[Source passage start]

This week the Herald will investigate burglaries across the country in the most in-depth series on the subject ever done in New Zealand. Over five days we will examine where burglaries happen, talk to victims, burglars and the police and find out how you can protect your home and business. In part one we look at which areas are the most burgled and ask why so many crimes are unsolved.
Burglars got away with an average of 164 burglaries a day in New Zealand last year, exclusive new data shows.
Never-before-released figures obtained as part of a major Herald investigation show police logged 97,707 burglaries in the 18 months after a new recording system was introduced on July 1, 2014.
Across New Zealand 59,845 burglaries logged last year went unsolved, with 24 of the country's 300-plus police stations solving none of the burglaries in their jurisdiction.
If the same rate applied to the entire 18-month period since the new recording system was introduced, 88,620 would have gone unsolved.
Acting Assistant Commissioner Richard Chambers noted a 10 per cent fall in reported offences in the five years before the recording system changed.
Mr Chambers said the rates "will only get better".
"The key thing about 9.3 is it will continue to increase...as we continue to work on the burglaries that happened last year."

[Source passage end]
[Material supplied start]

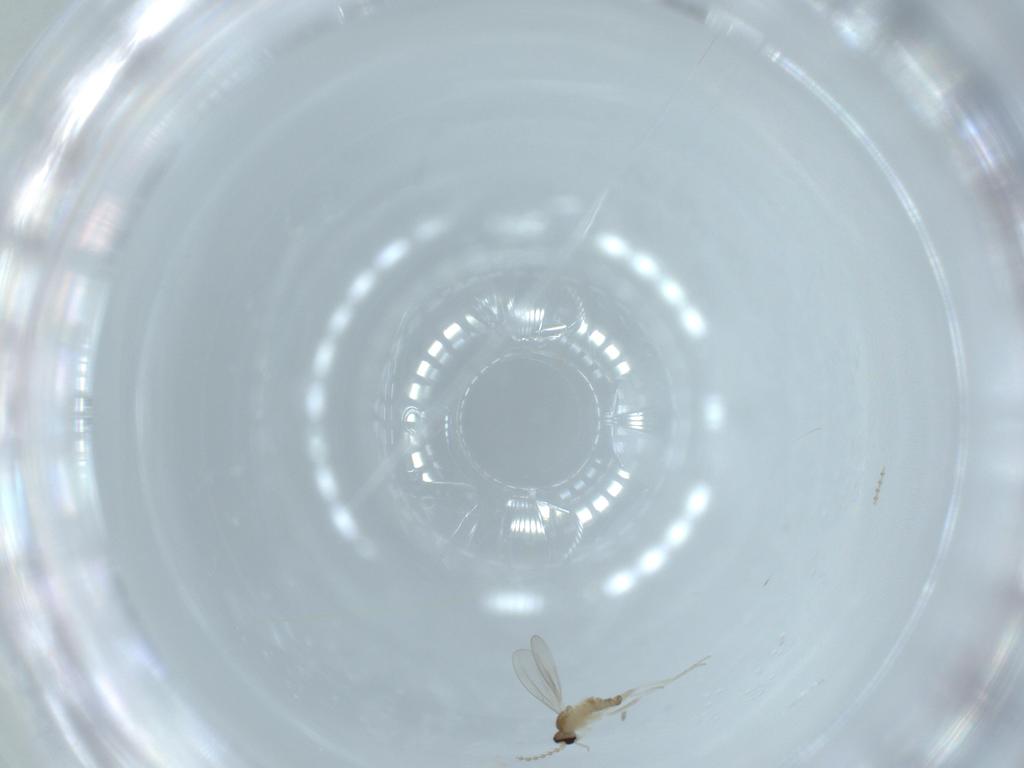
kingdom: Animalia
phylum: Arthropoda
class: Insecta
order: Diptera
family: Cecidomyiidae
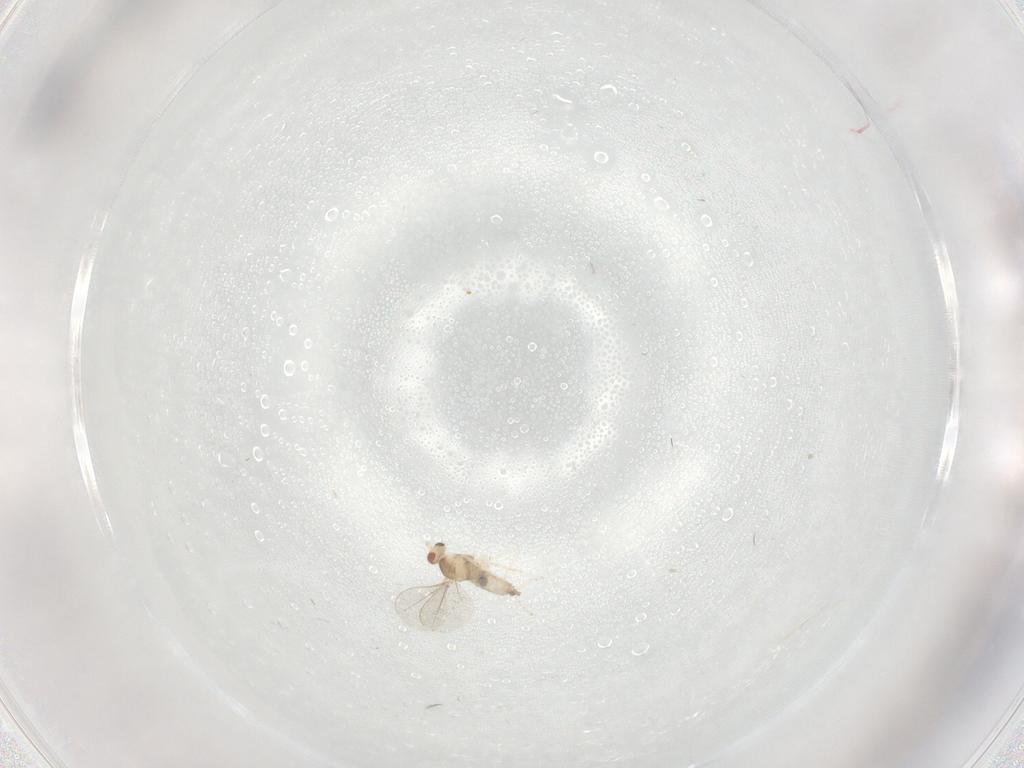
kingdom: Animalia
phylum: Arthropoda
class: Insecta
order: Diptera
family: Cecidomyiidae
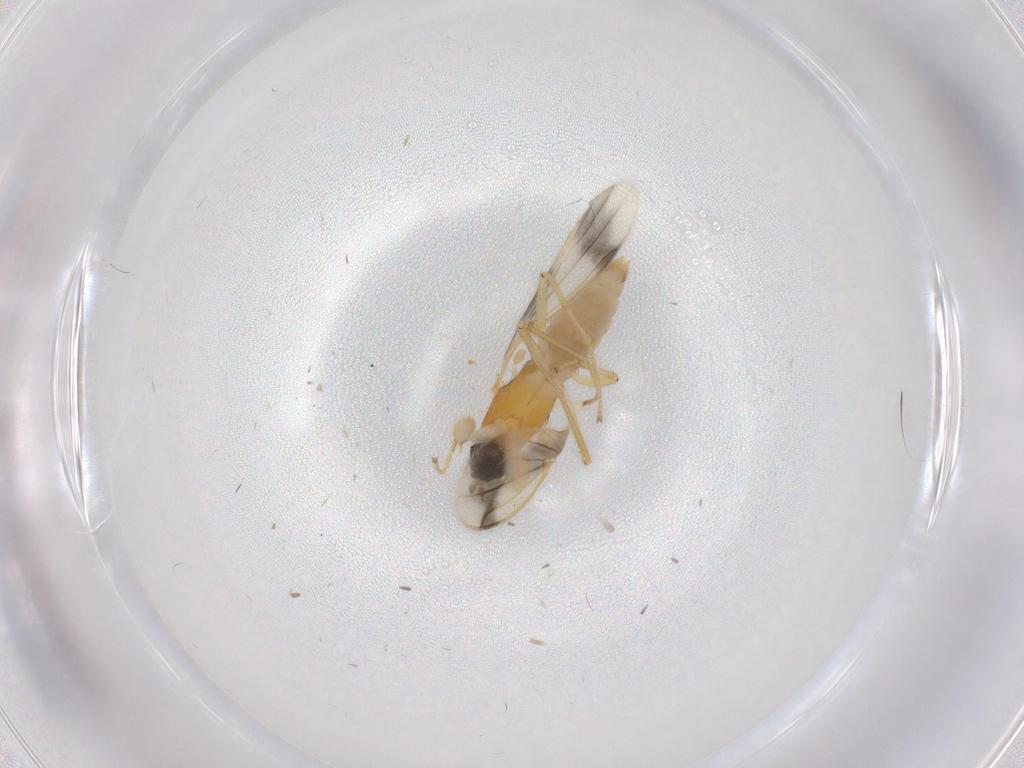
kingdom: Animalia
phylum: Arthropoda
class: Insecta
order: Diptera
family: Empididae
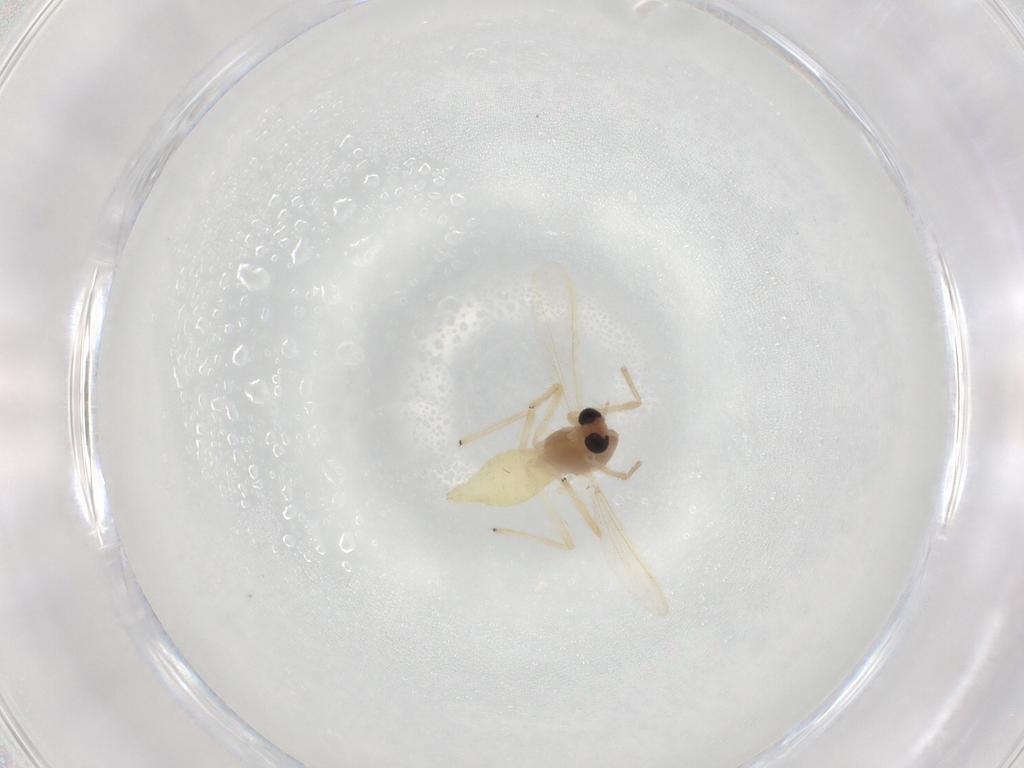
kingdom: Animalia
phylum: Arthropoda
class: Insecta
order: Diptera
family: Chironomidae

[Material supplied end]

What is asked
- a) According to the burglary article, how many burglaries did police log in the 18 months after the new recording system was introduced?
- b) Quote the burglary article word for word, starting with "Burglars got away" and going on through "recording system changed.".
Rely only on the burglary article, not the rows.

Task responses
- a) 97,707

- b)
Burglars got away with an average of 164 burglaries a day in New Zealand last year, exclusive new data shows.
Never-before-released figures obtained as part of a major Herald investigation show police logged 97,707 burglaries in the 18 months after a new recording system was introduced on July 1, 2014.
Across New Zealand 59,845 burglaries logged last year went unsolved, with 24 of the country's 300-plus police stations solving none of the burglaries in their jurisdiction.
If the same rate applied to the entire 18-month period since the new recording system was introduced, 88,620 would have gone unsolved.
Acting Assistant Commissioner Richard Chambers noted a 10 per cent fall in reported offences in the five years before the recording system changed.